"The Headman has told me your business, and it seems it is very much the same as when I last talked to you," he said. "You are, I believe, not a friend of those other white men who have persecuted me?"
Ormsgill turned to Nares. "You can tell him that we are both proscribed," he said. "Make it quite clear. I don't think there's any reason to be anxious about his handing us over to the folks at San Roque."

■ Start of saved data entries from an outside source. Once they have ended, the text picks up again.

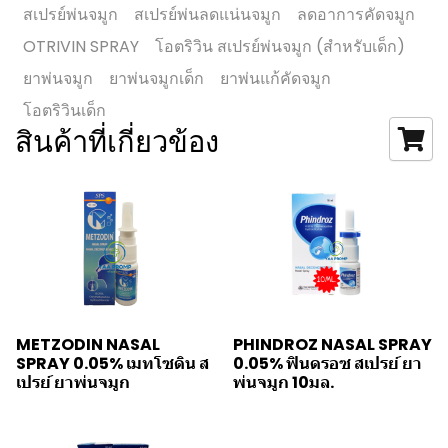
สเปรย์พ่นจมูก
สเปรย์พ่นลดแน่นจมูก
ลดอาการคัดจมูก
OTRIVIN SPRAY
โอตริวิน สเปรย์พ่นจมูก (สำหรับเด็ก)
ยาพ่นจมูก
ยาพ่นจมูกเด็ก
ยาพ่นแก้คัดจมูก
โอตริวินเด็ก
สินค้าที่เกี่ยวข้อง
METZODIN NASAL
PHINDROZ NASAL SPRAY
SPRAY 0.05% เมทโซดิน ส
0.05% ฟินดรอซ สเปรย์ ยา
เปรย์ ยาพ่นจมูก
พ่นจมูก 10มล.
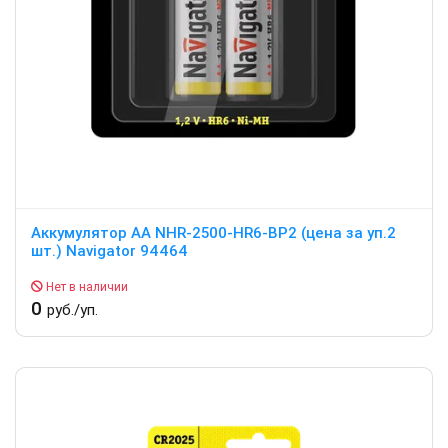
Аккумулятор АА NHR-2500-HR6-BP2 (цена за уп.2
шт.) Navigator 94464
Нет в наличии
0
руб./уп.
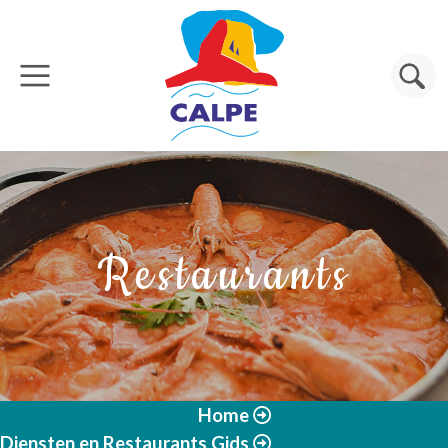
Overslaan en naar de inhoud gaan
Zoeken
Restaurants
Home
Diensten en Restaurants Gids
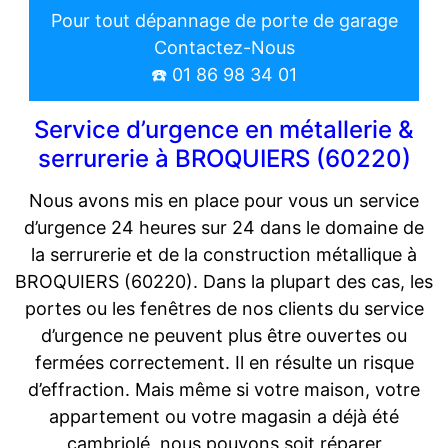
Pour tout dépannage de porte de garage
Contactez-Nous
☎️ 01 86 98 34 01
Service d’urgence en métallerie &
serrurerie à BROQUIERS (60220)
Nous avons mis en place pour vous un service
d’urgence 24 heures sur 24 dans le domaine de
la serrurerie et de la construction métallique à
BROQUIERS (60220). Dans la plupart des cas, les
portes ou les fenêtres de nos clients du service
d’urgence ne peuvent plus être ouvertes ou
fermées correctement. Il en résulte un risque
d’effraction. Mais même si votre maison, votre
appartement ou votre magasin a déjà été
cambriolé, nous pouvons soit réparer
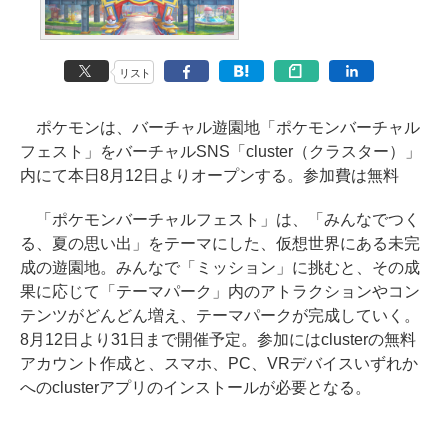
リスト
ポケモンは、バーチャル遊園地「ポケモンバーチャル
フェスト」をバーチャルSNS「cluster（クラスター）」
内にて本日8月12日よりオープンする。参加費は無料
「ポケモンバーチャルフェスト」は、「みんなでつく
る、夏の思い出」をテーマにした、仮想世界にある未完
成の遊園地。みんなで「ミッション」に挑むと、その成
果に応じて「テーマパーク」内のアトラクションやコン
テンツがどんどん増え、テーマパークが完成していく。
8月12日より31日まで開催予定。参加にはclusterの無料
アカウント作成と、スマホ、PC、VRデバイスいずれか
へのclusterアプリのインストールが必要となる。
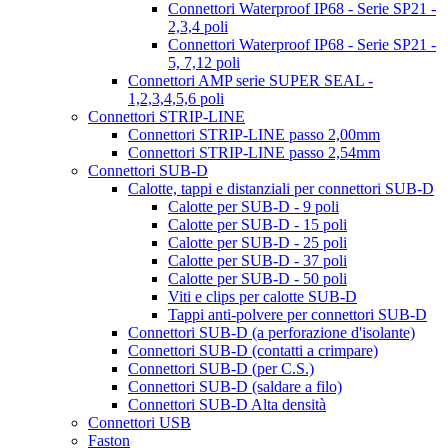
Connettori Waterproof IP68 - Serie SP21 -
2,3,4 poli
Connettori Waterproof IP68 - Serie SP21 -
5, 7,12 poli
Connettori AMP serie SUPER SEAL -
1,2,3,4,5,6 poli
Connettori STRIP-LINE
Connettori STRIP-LINE passo 2,00mm
Connettori STRIP-LINE passo 2,54mm
Connettori SUB-D
Calotte, tappi e distanziali per connettori SUB-D
Calotte per SUB-D - 9 poli
Calotte per SUB-D - 15 poli
Calotte per SUB-D - 25 poli
Calotte per SUB-D - 37 poli
Calotte per SUB-D - 50 poli
Viti e clips per calotte SUB-D
Tappi anti-polvere per connettori SUB-D
Connettori SUB-D (a perforazione d'isolante)
Connettori SUB-D (contatti a crimpare)
Connettori SUB-D (per C.S.)
Connettori SUB-D (saldare a filo)
Connettori SUB-D Alta densità
Connettori USB
Faston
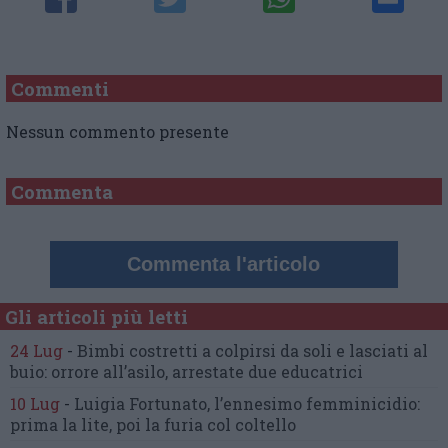
Commenti
Nessun commento presente
Commenta
Commenta l'articolo
Gli articoli più letti
24 Lug
-
Bimbi costretti a colpirsi da soli
e lasciati al
buio:
orrore all’asilo, arrestate due educatrici
10 Lug
-
Luigia Fortunato,
l’ennesimo femminicidio:
prima la lite, poi la furia col coltello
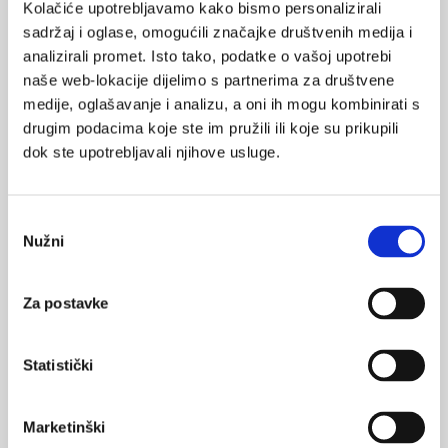
Kolačiće upotrebljavamo kako bismo personalizirali
sadržaj i oglase, omogućili značajke društvenih medija i
analizirali promet. Isto tako, podatke o vašoj upotrebi
naše web-lokacije dijelimo s partnerima za društvene
VEZANI SADRŽAJ
<
>
medije, oglašavanje i analizu, a oni ih mogu kombinirati s
drugim podacima koje ste im pružili ili koje su prikupili
27.08.2024.
dok ste upotrebljavali njihove usluge.
24-satni profili krvnog tlaka u bolesnika s bolešću
bubrega
Odabir
16.05.2024.
Nužni
pristanka
Svjetski dan hipertenzije - 17. 5. 2024.
Za postavke
01.11.2023.
Uromodulin - poveznica između natriurije i dnevnog
ritma arterijskog tlaka
Statistički
03.05.2023.
MMM- Mjesec hipertenzije u ljekarnama
Marketinški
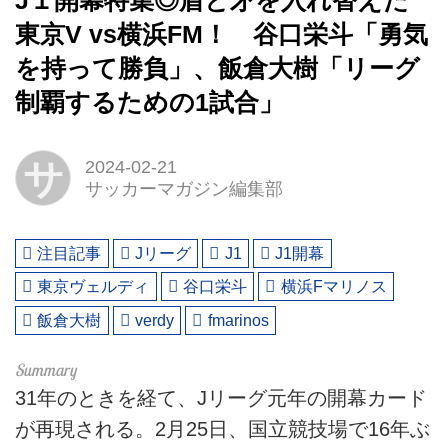
J１開幕特集◎盾と矛を入れ替えた
東京V vs横浜FM！ 谷口栄斗「勇気
を持って勝負」、飯倉大樹「リーグ
制覇するための1試合」
サ
2024-02-21
サッカーマガジン編集部
注目記事
Jリーグ
J1
J1開幕
東京ヴェルディ
谷口栄斗
横浜Fマリノス
飯倉大樹
verdy
fmarinos
31年のときを経て、Jリーグ元年の開幕カード
が再現される。2月25日、国立競技場で16年ぶ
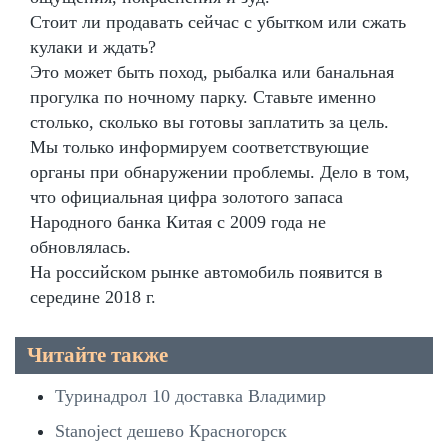
Стоит ли продавать сейчас с убытком или сжать
кулаки и ждать?
Это может быть поход, рыбалка или банальная
прогулка по ночному парку. Ставьте именно
столько, сколько вы готовы заплатить за цель.
Мы только информируем соответствующие
органы при обнаружении проблемы. Дело в том,
что официальная цифра золотого запаса
Народного банка Китая с 2009 года не
обновлялась.
На российском рынке автомобиль появится в
середине 2018 г.
Читайте также
Туринадрол 10 доставка Владимир
Stanoject дешево Красногорск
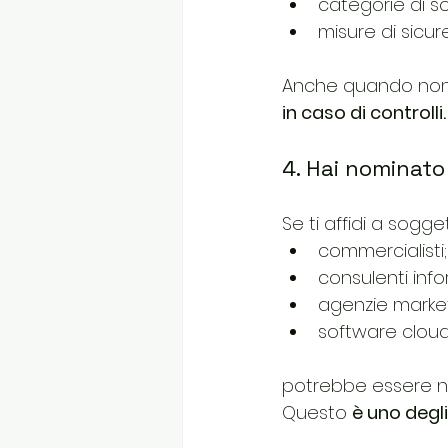
categorie di so
misure di sicur
Anche quando non 
in caso di controlli.
4. Hai nominato
Se ti affidi a sogg
commercialisti;
consulenti info
agenzie market
software cloud
potrebbe essere ne
Questo 
è uno degli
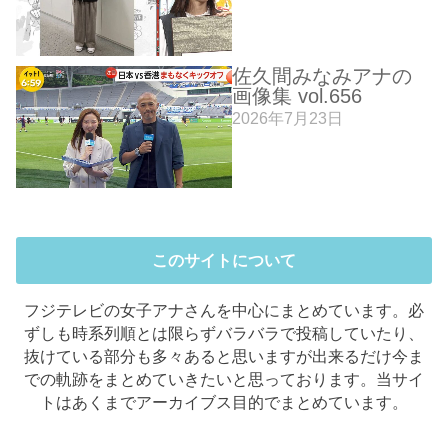
佐久間みなみアナの
画像集 vol.656
2026年7月23日
このサイトについて
フジテレビの女子アナさんを中心にまとめています。必
ずしも時系列順とは限らずバラバラで投稿していたり、
抜けている部分も多々あると思いますが出来るだけ今ま
での軌跡をまとめていきたいと思っております。当サイ
トはあくまでアーカイブス目的でまとめています。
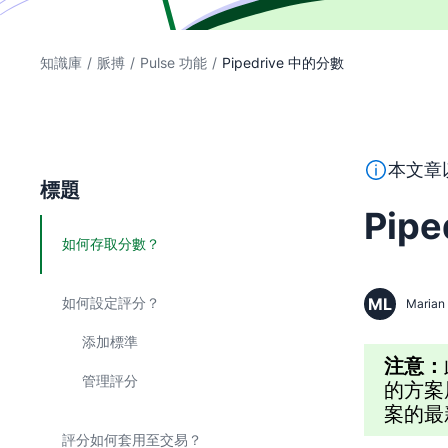
知識庫
/
脈搏
/
Pulse 功能
/
Pipedrive 中的分數
本段文字係
本文章
標題
Pip
如何存取分數？
如何設定評分？
ML
Marian
添加標準
注意：
管理評分
的方案
案的最
評分如何套用至交易？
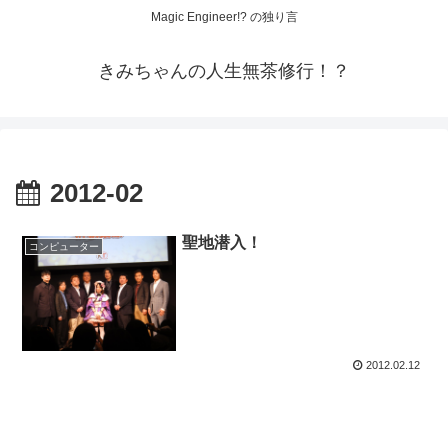
Magic Engineer!? の独り言
きみちゃんの人生無茶修行！？
2012-02
聖地潜入！
コンピューター
2012.02.12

Nares explained, and the old man made a little gesture. "Then," he said, "you shall have the six boys, and it is not my will that you offer the Headman anything for them. Domingo stole them—and we have satisfied our claim on him. Still, I do not know yet whether you will be permitted to go away with them. In the meanwhile there is another matter."
Nares made out the gist of it, and as he hastily explained the old man raised his hand. "You have business with Domingo, and there are two other white men who have come here to meet him. Let them come forward."
Somebody passed on the order, and there was a murmur of voices and a stirring of the crowd as a little group of men strode out of it. In front walked the Boer Gavin, a tall, lean figure in travel-stained duck with a heavy rifle cradled in his arm, and his manner was unconcerned. Behind him came Herrero, little, and yellow-faced, looking about him furtively, while a line of dusky men half of whom were armed plodded after them, obviously uneasy. The Suzerain sat impassively still, and looked at them in a curious fashion when they stopped not far from him.
"You have come here to meet Domingo. You are friends of his?" he said.
Herrero hesitated, but his companion laughed when an interpreter repeated the question.
"You can say we came to meet him, in any case," he replied.
"Was that wise?" asked the old man, and his voice had a jarring ring. "Still, as you have come you shall see him."
Then he smiled grimly, and made a sign to some of those behind. Again there was a stirring of the crowd, and Nares felt his nerves thrill with expectancy. He looked at Ormsgill, who was standing very still with empty hands at his side, and afterwards saw Gavin, the Boer, glance sharply round and change his grip on the heavy rifle. In another moment there was a very suggestive half-articulate murmur from the assembly, and then an impressive stillness as two men came forward bearing between them a heavy fiber package slung as a hammock usually is beneath a pole. They laid it down, and while Ormsgill and Gavin moved forward at the Headman's sign one of them took something out of it. He held it up, and Nares gasped and struggled with a sense of nausea, for it was a drawn and distorted human face that met his shrinking gaze.